They are perhaps the most mysterious molecule discovered in the human body yet. Prions are the infectious agents behind “mad cow disease” or bovine spongiform encephalopathy in cows, Creutzfeldt-Jakob disease in humans, and scrapie in sheep. Scientists today face a mountain of questions about these diseases and the insidious proteins gone bad that cause them.
“In the early eighties, when [scientists] didn’t know that prions are what they are…they thought they were viruses,” explained U of T professor of virology Mounir Abouhaider.
Now, scientists know that prions are produced by the body as any other protein is, via genes. Prion diseases in livestock have been known for centuries, as had the rare cases of neurodegenerative Creutzfeldt-Jakob disease. But until two decades ago, no one suspected one of the body’s own proteins could be responsible.
“Everyone was looking for a bit of nucleic acid [because] you can’t have an infectious agent without RNA or DNA in it,” recounted Abouhaider.
The discovery in 1982 that a “proteinaceous infectious particle” could spread disease caused upheaval in the medical world.
“That was a novel thing because it was not easy to understand how a protein could be an infectious agent.”
But prions only entered the public stage when an outbreak of Creutzfeldt-Jakob in the U.K. killed 100 to 150 people in the late eighties. At that time, scientists could not conclusively pin down the source of the outbreak, contaminated beef.
Of the body, for the body?
Infectious prions are unique super-villains in the protein society of the human body. At first glance, prions seem to be nothing more than malformed, highly durable proteins that reshape regular, harmless prions into disease-causing particles simply by coming into contact with them. No other human protein can transform normal proteins like this, and no prion can resist being transformed.
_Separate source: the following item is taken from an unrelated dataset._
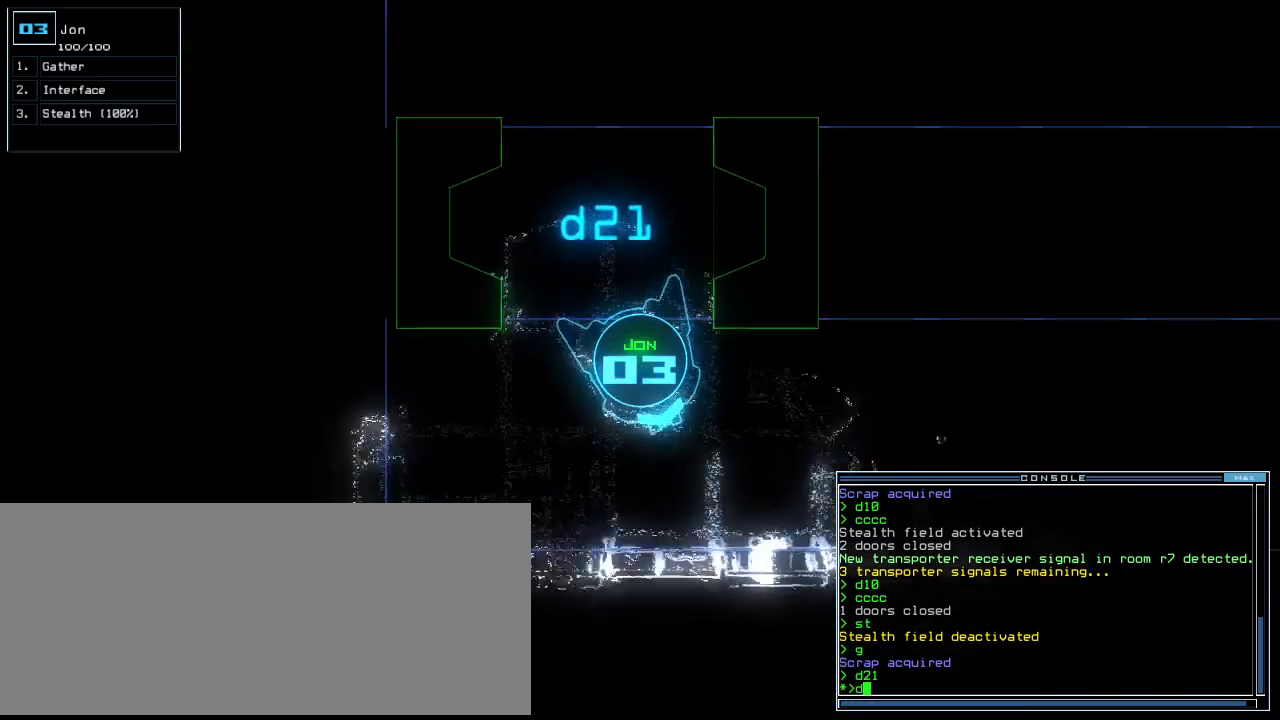
{"keys": ["return", "up"], "events": [[120, "2", "down"], [200, "2", "up"], [240, "left", "up"], [300, "1", "down"], [420, "1", "up"], [420, "return", "down"]]}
Normal, healthy prions are found all over the nervous system, occurring in the highest levels in the brain. Natural prions do not cause disease, but the role they do play in our bodies is still unknown.
Researchers also don’t know what makes a prion “go bad.” In inherited prion diseases, like cases of Creutzfeldt-Jacob that can be traced in genealogies, the “bad” prion is encoded in a person’s genes. In transmitted cases, like human “mad cow” outbreaks, a malformed prion is ingested and begins its slow spread through the brain. Some cases, which don’t seem to fit either criterion, are called spontaneous.
Regardless, the disease that results is almost always the same. The years-long breakdown of brain cells impairs function after function, until not even the cells that control breathing remain functional. It’s no coincidence that bad prions cause neurodegenerative disease because most normal prions are found in the brain.
Bad prions warp healthy ones into copies of themselves by simply touching them-an idea so strange and new that some scientists don’t believe it. Abouhaider, however, is among the majority of scientists that supports the idea. He dubs the conversion of a normal prion to an infectious prion a “flip.”
“If one of them flips and it’s sitting next to its sister, which is in the proper form, it will flip [its sister] into its infectious form. You only need to have one [infectious prion] to convert the regular protein to the infectious form by touching it.”
It may take up to 30 years, but a single infectious prion in the brain will convert every normal prion until bunches of prions form larger and larger clumps. These plaques get so large and intrusive that cells begin to die.
They’re beefy little suckers, to say the least
One of the reasons infectious prions manage to survive the stomach, whose acidity can break down almost everything, is their incredibly resistant structure.
Infectious prions make use of a robust form described as beta sheets-a structure that can also be found in hair-to endure harsh conditions. Even modern sterilization techniques such as autoclaving cannot break down a prion.
“The hair is a protein and you can swallow a hair and it comes out as a hair,” described Abouhaider. “So the enzymes in the stomach can’t digest [a prion]. It has the potential to infect other [prions].”
Blood transfusions are a prion infection hazard when a blood donor doesn’t know he or she has a prion disease. The slow spread of the disease means that many remain unaware of their condition until their cognitive abilities begin to fail in the later stages of the illness.
With the addition of Creutzfeldt-Jacob cases caused by contaminated medical instruments, the death toll has risen to 160 in the U.K. But Abouhaider and other epidemiologists are confident that number won’t spike again anytime soon.
“There’s still a scare in England,” said Abouhaider. “During that outbreak of mad cow disease in England, very few right away showed the signs of the disease and died. People [thought that] by five or 10 or 15 years later, there [were] going to be a huge number of people showing the disease. But this doesn’t seem to be the case.”